In its attempt to deter trade union from going ahead with the proposed mass strike on Friday, the Union Government of India has accepted the advisory board recommendations and raised the minimum wage from Rs 246 to Rs 350 for non-agricultural. But trade unions have refused to call off their strike despite the government agreeing to some of their demands.
Prime Minister Narendra Modi on Monday had called an emergency meeting of Finance Minister Arun Jaitley, Labour Minister Bandaru Dattatreya and Power Minister Piyush Goyal to prepare a strategy to dissuade trade unions to go ahead with the mass strike. The possible fallout of the strike could mean shutdown of banks, factories and government offices across the country.
What is the mass strike all about?
The strike, which is organised jointly by central trade unions and independent national federations of employees, including Confederation of Central Government Employees and Workers, is aimed to work towards the implementation of social security measures, which are “under attack”. These include pension for post-2004 entrants in central government services, who have had to face cuts in interest on small savings deposits.
What are the unions demanding?
The unions are demanding social security for workers and minimum wage of not less than 18,000 per month. They also want assured enhanced pension not less than 3,000 per month for all sectors, including unorganised workers. They also want FDI to be removed from railways, defence and other “strategic sectors”. Since September last year, the unions have been urging for 12 major demands, which also includes raising the minimum wage of workers. They have also expressed their disapproval at the government’s recent loosening of foreign direct investment in sector such as defence and insurance, where their primary concern is that national security might be compromised.
What has the Finance Minister announced?
Union Finance Minister Arun Jaitley on Tuesday said the government has accepted the advisory board recommendations and raised the minimum wage from Rs 246 to Rs 350 per day for non-agricultural workers. He announced on Tuesday said that Central Government employees will get their two years bonus, which has been pending for some time now. The Centre has decided to write to all states regarding compliance of contract workers law, added Jaitley.
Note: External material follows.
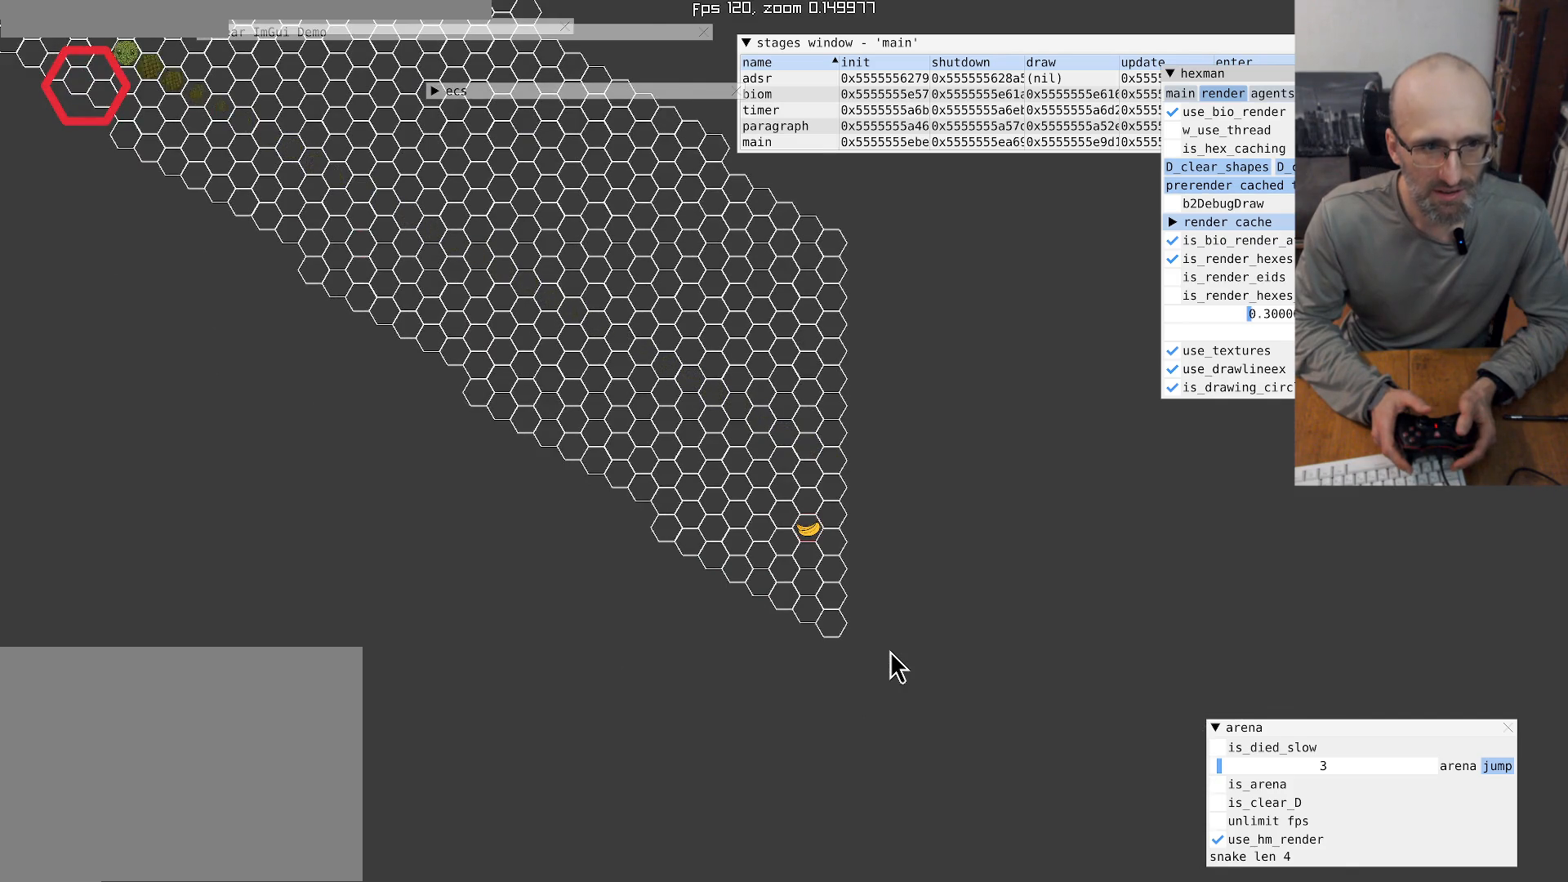
{"buttons": [], "left_stick": "up", "right_stick": "center", "events": []}
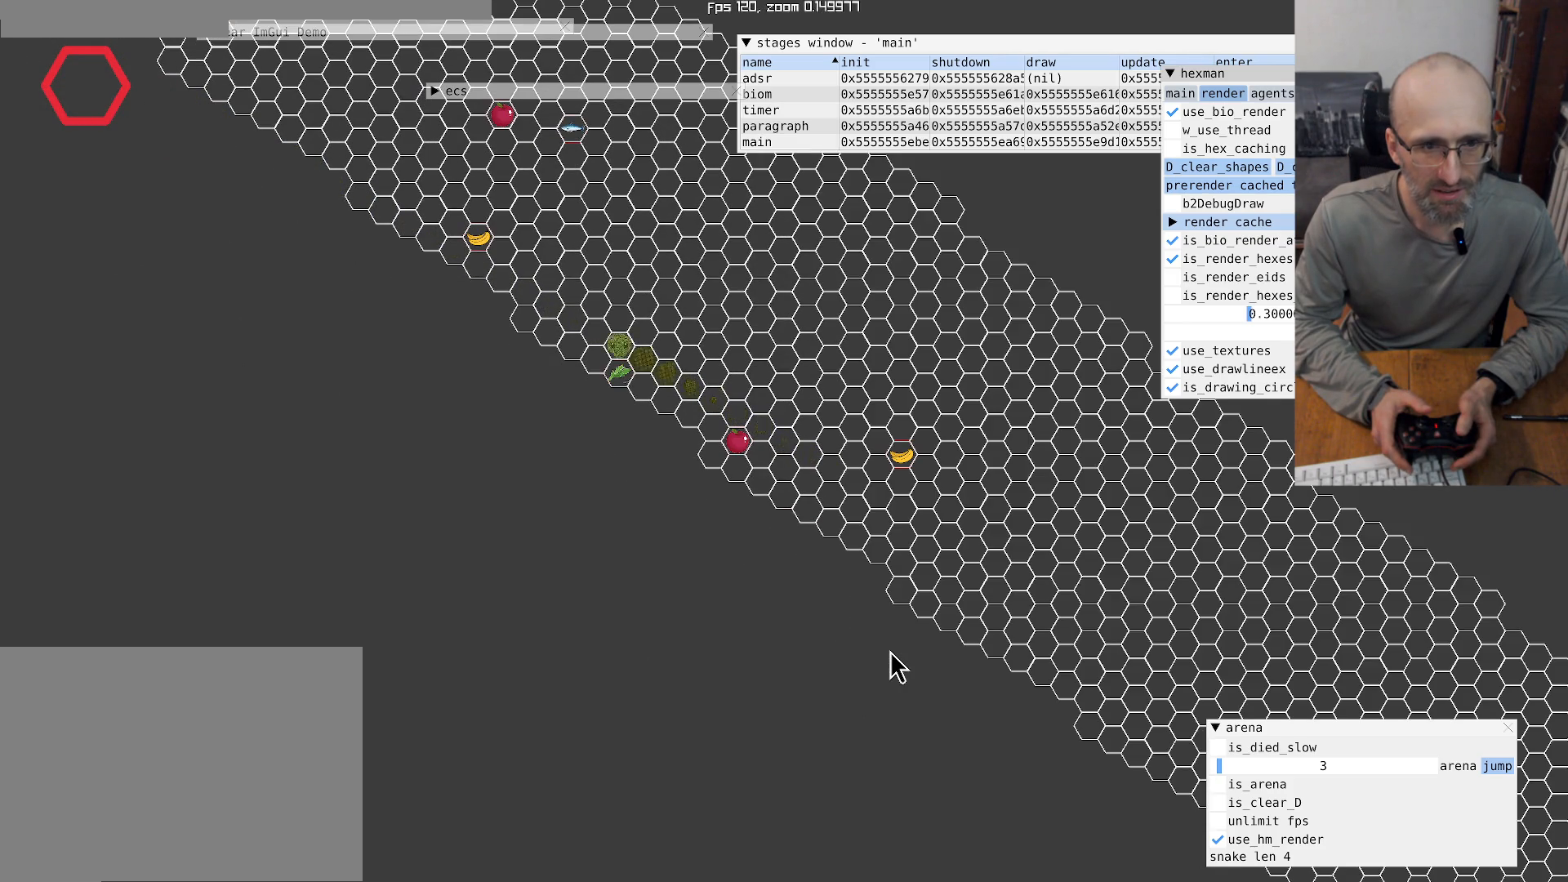
{"buttons": [], "left_stick": "up-right", "right_stick": "center", "events": [[367, "left_stick", "up-right"]]}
While accepting the recommendations of the 7th Pay Commission, the Centre doubled the minimum wage to Rs 18,000. The trade unions have been demanding much higher than the figure proposed by the government.
What is the Left saying?
A statement issued by Left had said that by “ignoring the united opposition of the working class”, the government has been trying to “demolish” the existing labour laws, thereby empowering the employers with unfettered rights to “hire and fire” and stripping workers and trade unions of all their rights and protection provided in laws. “The anti-worker and authoritarian attitude of the government is also nakedly reflected in their refusal to implement the consensus recommendations of 43rd, 44th and 45th Indian Labour Conference for formulations of minimum wages, equal wage and benefits of regular workers to the contract workers…” it added.
Left leaders maintained that the policies of the Centre, such as downsizing, outsourcing, contractorisation, corporatisation and privatization has affected the central government employees in the worst manner.
In the meantime, Kerala Chief Minister Pinarayi Vijayan wrote on Facebook that the CPI(M) central committee has called for a general strike on September 2 and as part of its online campaign, by clicking on a link, one can express solidarity with the cause. He had Saturday asked state government employees to ensure that Onam celebrations were not held at office premises during work hours as it was “not appropriate”.
What could be the consequences of the strike?
The possible fallout of the strike could mean shutdown of banks, factories and government offices across the country.